Wait, so President Obama gave the Queen of England an object of distraction and diversion that is so damaging to our very culture that Barack Obama doesn't even bother to learn how to use one? A piece of technology he's seemingly attributing part of the blame for the downfall of intellectual observation of fact from fiction?
But...wait a moment. He doesn't know how to use an iPod. But...I could've swore, in 2008, back when it was important to make him look hip and cool for the youngin's that...ah yes, rolling stone
Barack Obama's iPod: Bob Dylan, Yo-Yo Ma, Sheryl Crow, Jay-Z
The Illinois senator's playlist contains these musicians, along with about 30 songs from Dylan and the singer's "Blood on the Tracks" album.
That's right, there was an entire piece about what's on Barack Obama's Ipod, making him identifiable and "hip" to the youth of America who were tired of backwards out of touch politician...you know, like that cowboy George Bush or old guy John McCain.

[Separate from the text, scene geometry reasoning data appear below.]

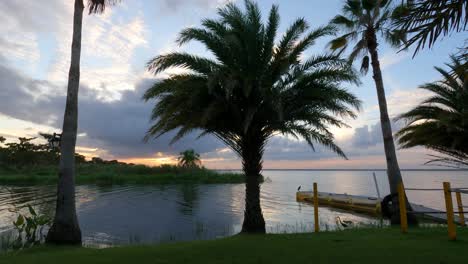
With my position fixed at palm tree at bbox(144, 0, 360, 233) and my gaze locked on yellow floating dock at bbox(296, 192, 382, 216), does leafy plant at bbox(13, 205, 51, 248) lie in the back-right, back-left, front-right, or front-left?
back-left
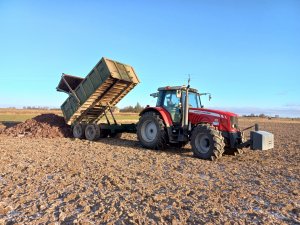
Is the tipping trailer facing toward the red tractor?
yes

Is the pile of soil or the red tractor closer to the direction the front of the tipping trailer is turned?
the red tractor

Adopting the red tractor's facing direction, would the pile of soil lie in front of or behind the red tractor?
behind

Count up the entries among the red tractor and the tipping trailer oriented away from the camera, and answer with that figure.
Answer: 0

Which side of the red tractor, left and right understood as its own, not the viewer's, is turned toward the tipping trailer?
back

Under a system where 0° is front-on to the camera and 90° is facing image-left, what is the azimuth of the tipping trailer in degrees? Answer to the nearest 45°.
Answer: approximately 315°
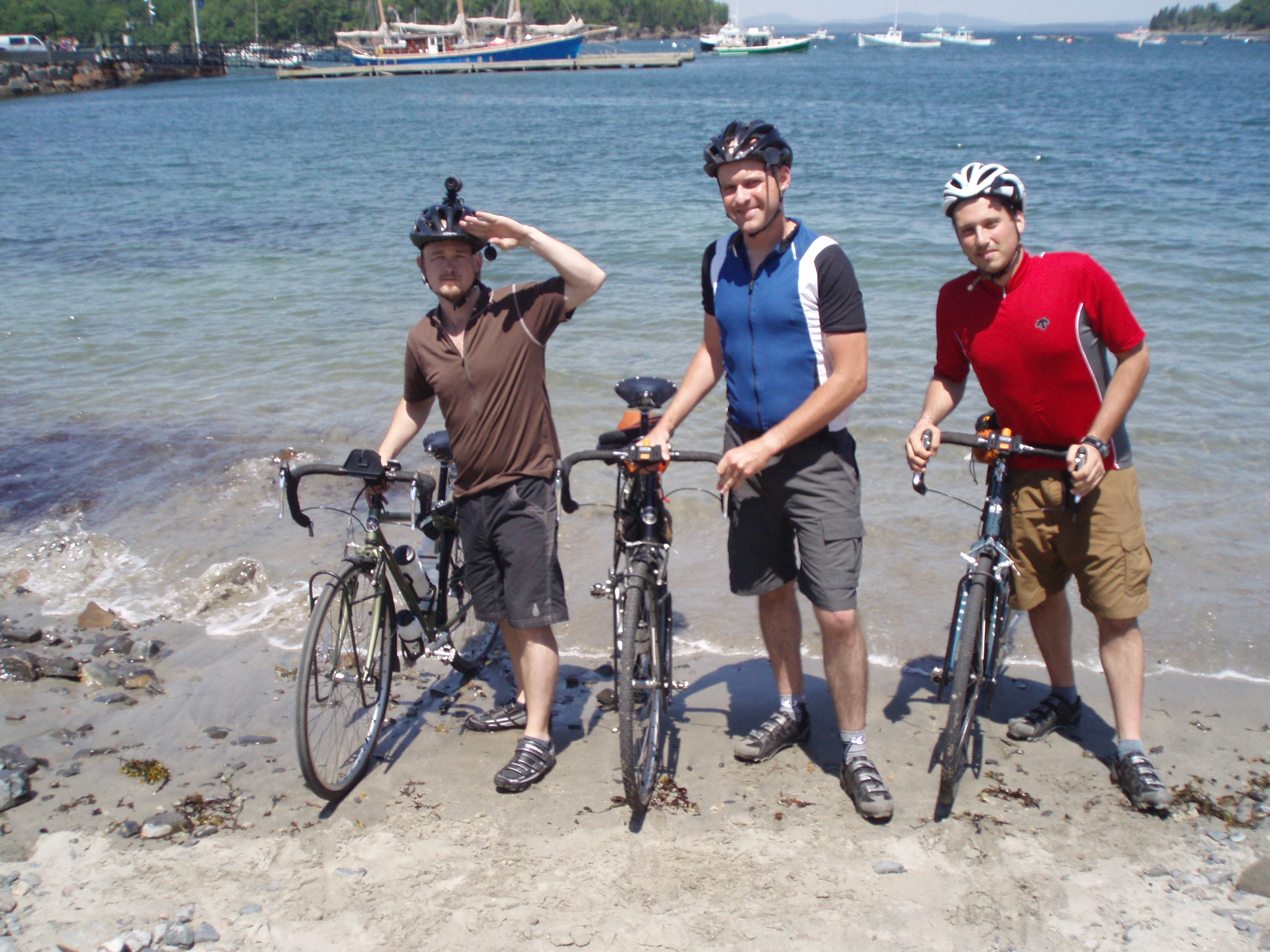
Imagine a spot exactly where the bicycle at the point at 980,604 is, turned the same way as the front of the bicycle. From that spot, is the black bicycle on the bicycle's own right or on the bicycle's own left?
on the bicycle's own right

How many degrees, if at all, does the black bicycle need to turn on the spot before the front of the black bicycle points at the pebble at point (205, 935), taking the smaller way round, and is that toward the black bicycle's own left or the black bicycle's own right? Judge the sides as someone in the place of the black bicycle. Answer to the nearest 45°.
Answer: approximately 45° to the black bicycle's own right

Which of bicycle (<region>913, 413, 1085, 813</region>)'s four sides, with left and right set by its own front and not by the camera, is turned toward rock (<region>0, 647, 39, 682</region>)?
right

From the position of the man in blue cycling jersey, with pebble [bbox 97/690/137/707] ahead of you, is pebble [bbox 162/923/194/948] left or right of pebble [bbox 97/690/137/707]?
left

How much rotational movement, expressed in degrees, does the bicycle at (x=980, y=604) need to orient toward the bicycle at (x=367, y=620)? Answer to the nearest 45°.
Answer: approximately 90° to its right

Sorry, this is what I can't stand about the guy and why even when he makes relatively decent points I can't take them at face value and ASSUME he's saying them for wholly benevolent reasons and not specifically for calculated, planned, political reasons.
This statement by him was not simply about misinformation or people being to easily led by what's "Fake" or not. This was not him speaking just as much about the Michael Moore's and John Stewarts of the world as he is the Rush Limbaugh's and Bill O'Riely's. This is completely and utterly him attempting to use a school ceremony at a predominantly black school to push a political message to spread out into the masses.
Perhaps at some point I may've been able to give him a break, but I just can't anymore. His dishonesty, his disingenuous attitude, his utter and complete fake "above the frey" persona is nothing but a cheap, insulting, cover of a pure political beast to the very core.
I've never used any of those things either, so the same applies to me, I guess.
Obama is known for his blackberry, though, so he's not completely computer illiterate; I'm sure he could learn all those things easily enough ... as could I. But that doesn't make his statement a lie.
That's because the Japanese already bought him off. We're bailing them out next.
There's really no reason for me to retype something I already basically said multiple days ago in another thread so...
He said it for the same reason he says everything. It was what was political advantageous at that time to state to make the point he wanted to make to push his political agenda, and nothing more. The man is a political machine and nothing else, everything and anything coming out of his mouth can not be taken as anything more than that, any more truth than that, because truth for him is completely and utterly a maleable object that can be contorted to whatever design is needed in any given instance.
I could say the same thing about you. Talk about political hackery.